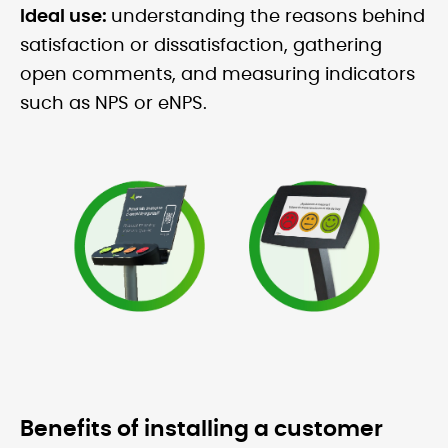
Ideal use:
understanding the reasons behind
satisfaction or dissatisfaction, gathering
open comments, and measuring indicators
such as NPS or eNPS.
Benefits of installing a customer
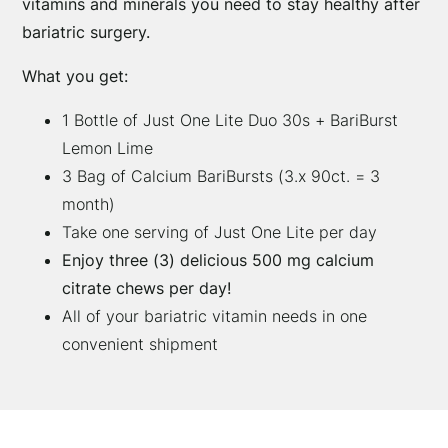
vitamins and minerals you need to stay healthy after
Lime
bariatric surgery.
Duo
What you get:
(1
Month)
1 Bottle of Just One Lite Duo 30s + BariBurst
quantity
Lemon Lime
3 Bag of Calcium BariBursts (3.x 90ct. = 3
month)
Take one serving of Just One Lite per day
Enjoy three (3) delicious 500 mg calcium
citrate chews per day!
All of your bariatric vitamin needs in one
convenient shipment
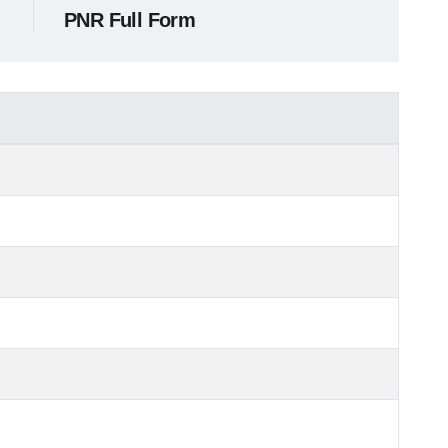
PNR Full Form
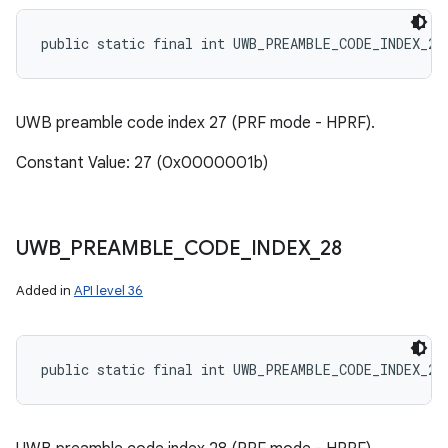
public static final int UWB_PREAMBLE_CODE_INDEX_27
UWB preamble code index 27 (PRF mode - HPRF).
Constant Value: 27 (0x0000001b)
UWB
_
PREAMBLE
_
CODE
_
INDEX
_
28
Added in
API level 36
public static final int UWB_PREAMBLE_CODE_INDEX_28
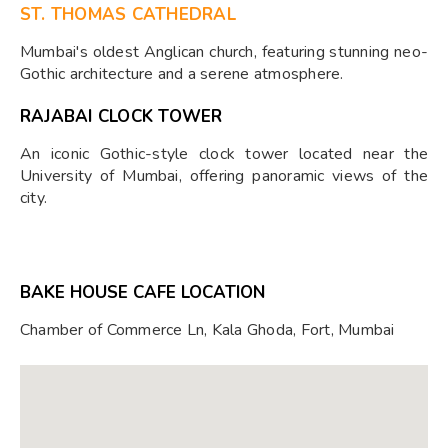
ST. THOMAS CATHEDRAL
Mumbai's oldest Anglican church, featuring stunning neo-
Gothic architecture and a serene atmosphere.
RAJABAI CLOCK TOWER
An iconic Gothic-style clock tower located near the
University of Mumbai, offering panoramic views of the
city.
BAKE HOUSE CAFE LOCATION
Chamber of Commerce Ln, Kala Ghoda, Fort, Mumbai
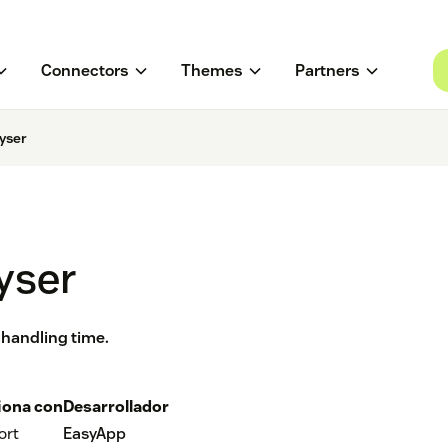
Connectors
Themes
Partners
yser
yser
 handling time.
iona con
Desarrollador
ort
EasyApp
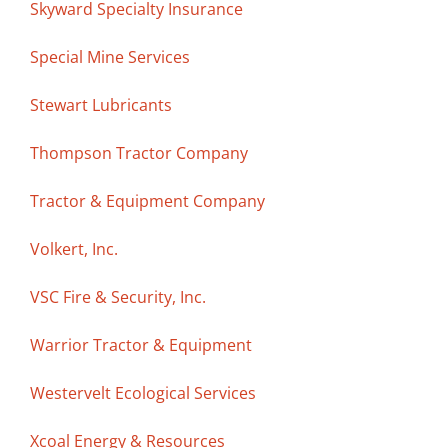
Skyward Specialty Insurance
Special Mine Services
Stewart Lubricants
Thompson Tractor Company
Tractor & Equipment Company
Volkert, Inc.
VSC Fire & Security, Inc.
Warrior Tractor & Equipment
Westervelt Ecological Services
Xcoal Energy & Resources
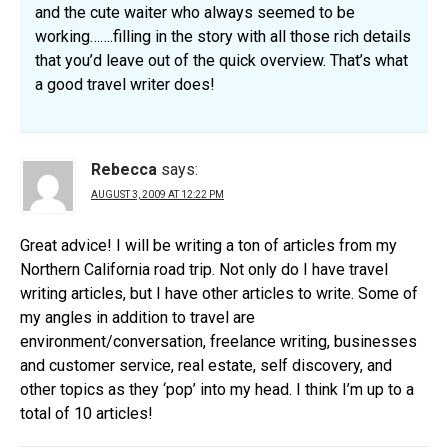
and the cute waiter who always seemed to be
working…….filling in the story with all those rich details
that you’d leave out of the quick overview. That’s what
a good travel writer does!
Rebecca
says:
AUGUST 3, 2009 AT 12:22 PM
Great advice! I will be writing a ton of articles from my
Northern California road trip. Not only do I have travel
writing articles, but I have other articles to write. Some of
my angles in addition to travel are
environment/conversation, freelance writing, businesses
and customer service, real estate, self discovery, and
other topics as they ‘pop’ into my head. I think I’m up to a
total of 10 articles!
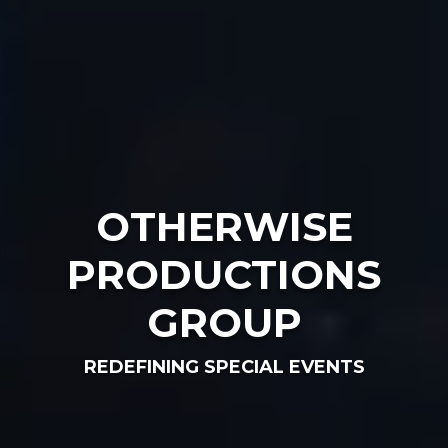
OTHERWISE
PRODUCTIONS
GROUP
REDEFINING SPECIAL EVENTS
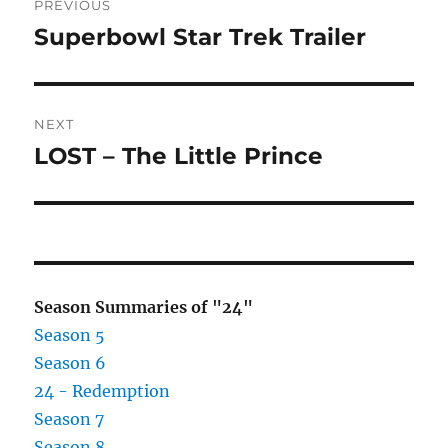
PREVIOUS
navigation
Superbowl Star Trek Trailer
Previous
post:
NEXT
LOST – The Little Prince
Next
post:
Season Summaries of "24"
Season 5
Season 6
24 - Redemption
Season 7
Season 8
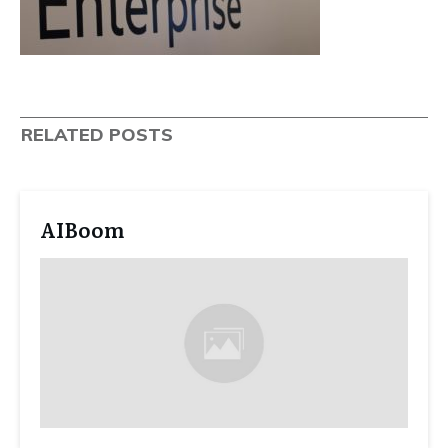
RELATED POSTS
AIBoom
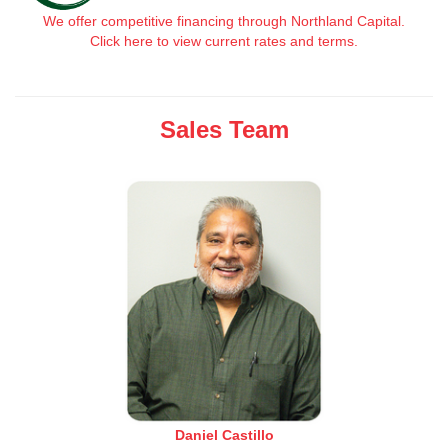
We offer competitive financing through Northland Capital.
Click here to view current rates and terms.
Sales Team
Daniel Castillo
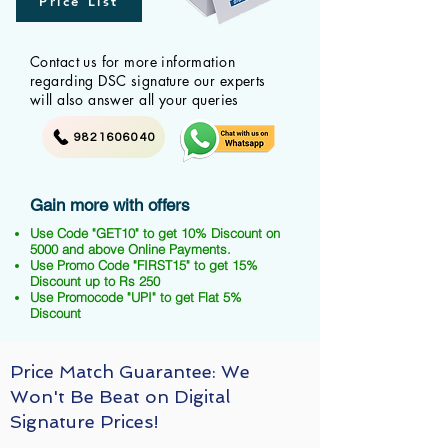
Price List
Contact us for more information
regarding DSC signature our experts
will also answer all your queries
9821606040
Gain more with offers
Use Code "GET10" to get 10% Discount on
5000 and above Online Payments.
Use Promo Code "FIRST15" to get 15%
Discount up to Rs 250
Use Promocode "UPI" to get Flat 5%
Discount
Price Match Guarantee: We
Won't Be Beat on Digital
Signature Prices!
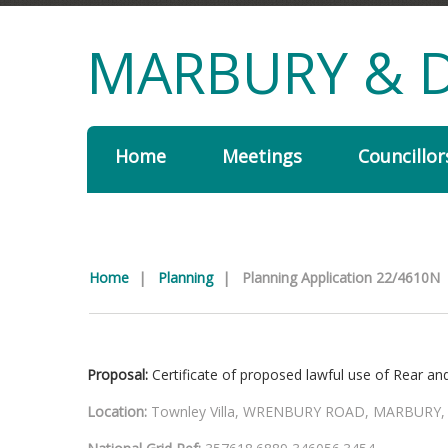
MARBURY & D
Home
Meetings
Councillor
Home
|
Planning
|
Planning Application 22/4610N
Proposal:
Certificate of proposed lawful use of Rear an
Location:
Townley Villa, WRENBURY ROAD, MARBURY,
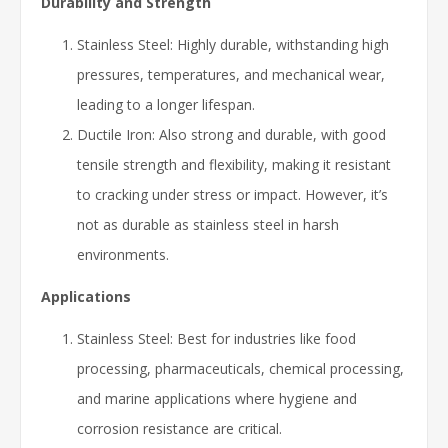
Durability and Strength
Stainless Steel: Highly durable, withstanding high
pressures, temperatures, and mechanical wear,
leading to a longer lifespan.
Ductile Iron: Also strong and durable, with good
tensile strength and flexibility, making it resistant
to cracking under stress or impact. However, it’s
not as durable as stainless steel in harsh
environments.
Applications
Stainless Steel: Best for industries like food
processing, pharmaceuticals, chemical processing,
and marine applications where hygiene and
corrosion resistance are critical.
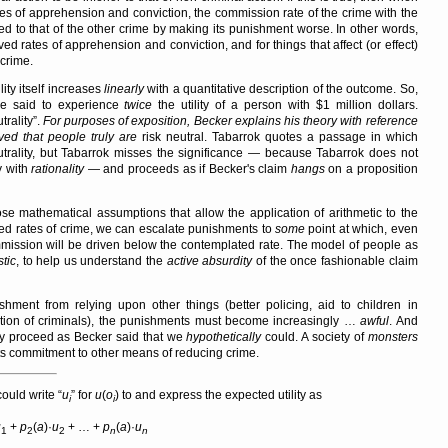
tes of apprehension and conviction, the commission rate of the crime with the
d to that of the other crime by making its punishment worse. In other words,
ed rates of apprehension and conviction, and for things that affect (or effect)
crime.
lity itself increases
linearly
with a quantitative description of the outcome. So,
be said to experience
twice
the utility of a person with $1 million dollars.
trality
.
For purposes of exposition, Becker explains his theory with reference
eved that people truly
are
risk neutral. Tabarrok quotes a passage in which
utrality, but Tabarrok misses the significance — because Tabarrok does not
y with
rationality
— and proceeds as if Becker's claim
hangs
on a proposition
se mathematical assumptions that allow the application of arithmetic to the
ted rates of crime, we can escalate punishments to
some
point at which, even
mmission will be driven below the contemplated rate. The model of people as
stic
, to help us understand the
active absurdity
of the once fashionable claim
hment from relying upon other things (better policing, aid to children in
litation of criminals), the punishments must become increasingly …
awful
. And
ly proceed as Becker said that we
hypothetically
could. A society of
monsters
g its commitment to other means of reducing crime.
could write
u
for
u
(
o
) to and express the expected utility as
i
i
u
+
p
(
a
)·
u
+ … +
p
(
a
)·
u
1
2
2
n
n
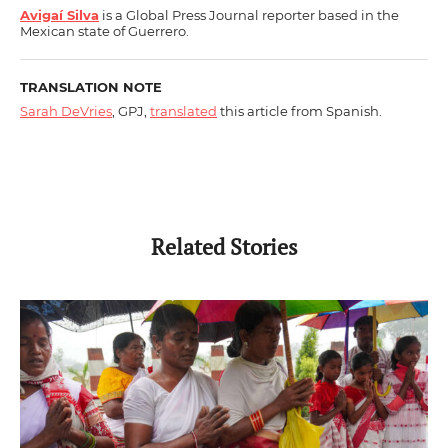
Avigaí Silva
is a Global Press Journal reporter based in the
Mexican state of Guerrero.
TRANSLATION NOTE
Sarah DeVries
, GPJ,
translated
this article from Spanish.
Related Stories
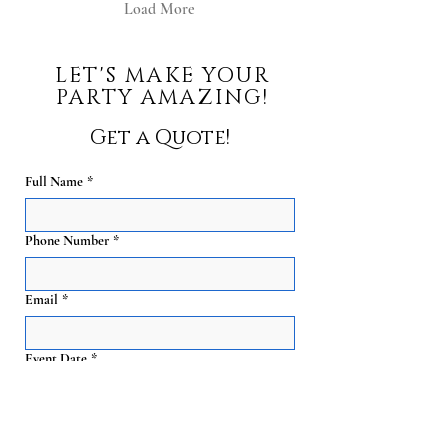
Load More
LET'S MAKE YOUR
PARTY AMAZING!
Get a Quote!
Full Name
*
Phone Number
*
Email
*
Event Date
*
Guest Count
*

TO DO: The lines above that hold the word "conviction" are the ones to copy.

RESPONSE:
tes of apprehension and conviction, the commission rate of the crime with the
ed rates of apprehension and conviction, and for things that affect (or effect)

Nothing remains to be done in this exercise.